TAREFA A:
No trecho sobre o escritor, onde Shakespeare e Camões ainda repousam vivos?
TAREFA B:
Traduza para o inglês esta frase do trecho sobre o escritor: "Todo escritor tem, dentro das profundezas de sua alma, o desejo de ser lido."
TAREFA C:
Prossiga o trecho sobre o escritor a partir da última frase apresentada.

Todo escritor tem, dentro das profundezas de sua alma, o desejo de ser lido. Por outro lado, há um medo enorme de mostrar-se tão nu e alguém perceber que, por detrás das palavras que ele sabe engendrar tão bem, há um ser humano tão cru e tão tosco.

Mas o escritor é artista! Vê quadros serem vendidos por milhares de moedas fortes, americanas e européias, freqüentando as paredes íntimas das mais poderosas famílias do mundo, assim como Shakespeare e Camões repousam ainda vivos nas mais sóbrias bibliotecas. Olhando em volta, o escritor percebe Saramago e García Márquez, vivendo o agora, vizinho, e sabe que sente a mesma coisa que sentem esses artistas que triunfaram e obtiveram sucesso universal; só o que falta é ter o seu reconhecimento, pois sabe esse escritor, bem no fundo de si mesmo, que é muito bom.

SEÇÃO DE DADOS:
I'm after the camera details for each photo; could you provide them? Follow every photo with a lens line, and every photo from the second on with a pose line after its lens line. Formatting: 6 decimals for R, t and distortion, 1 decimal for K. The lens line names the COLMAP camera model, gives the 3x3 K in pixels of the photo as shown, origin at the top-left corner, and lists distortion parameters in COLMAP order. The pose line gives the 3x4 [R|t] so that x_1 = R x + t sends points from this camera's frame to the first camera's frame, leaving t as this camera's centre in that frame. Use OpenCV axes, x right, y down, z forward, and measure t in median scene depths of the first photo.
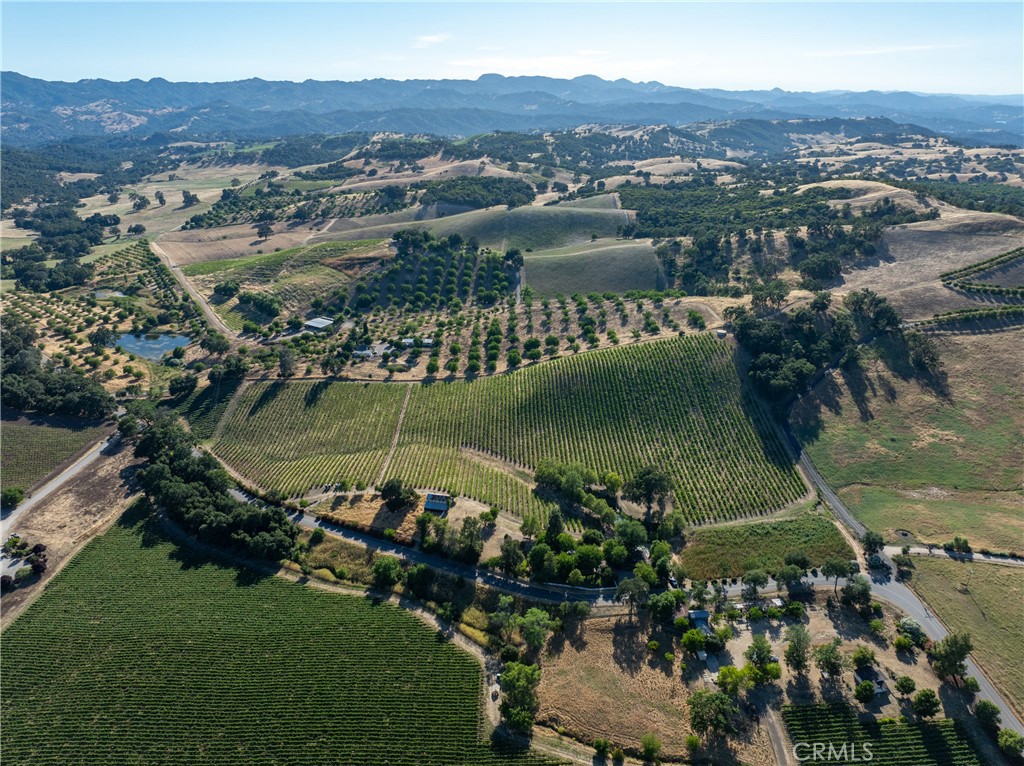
lens RADIAL K [[713.9, 0, 513.1], [0, 713.9, 383.3], [0, 0, 1]] dist [-0.036247, 0.001553]
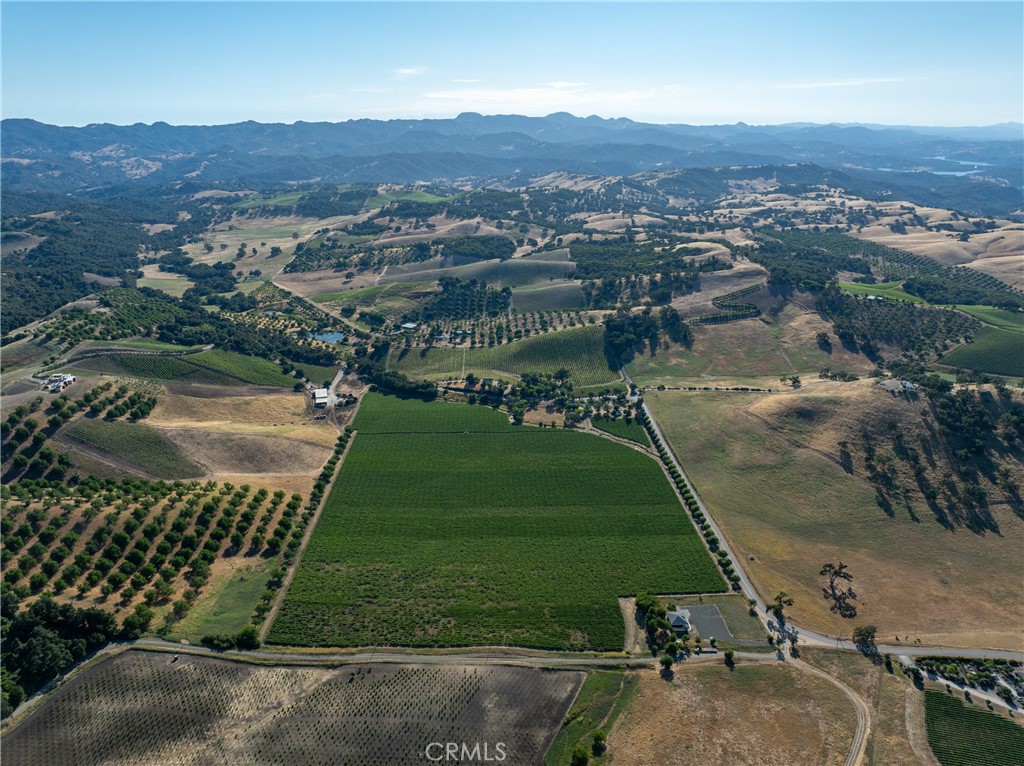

RESPOSTA DO EXERCÍCIO A:
Nas mais sóbrias bibliotecas.

RESPOSTA DO EXERCÍCIO B:
Every writer has, within the depths of their soul, the desire to be read.

RESPOSTA DO EXERCÍCIO C:
Entristecido, lembra-se de Van Gogh ou Lautréamont, e de centenas de outros artistas que nada ganharam em vida, alguns viveram em completa miséria, mas anos, às vezes séculos, mais tarde, foram (re)descobertos e transformaram-se em seres eternos. “Há, então e ainda, uma esperança”, pensa o artista. E segue sua jornada, imaginando que, se não está sendo lido hoje, mais tarde a humanidade perceberá o quanto ele foi importante. Esse escritor só esquece que há milhões de outros artistas que viveram na miséria, que nunca foram “descobertos” e que serão eternamente esquecidos pelo tempo e pelo andar da carruagem da vida.

O eterno descontentamento financeiro do escritor pode ser visto, por exemplo, em José de Alencar que, há 135 anos, escreveu:

“Em 1862 escrevi Lucíola, que editei por minha conta (…)

Para publicar Iracema em 1869, fui obrigado a editá-lo por minha conta; e não andei mal inspirado, pois antes de dois anos a edição [de mil exemplares] extinguiu-se. (…)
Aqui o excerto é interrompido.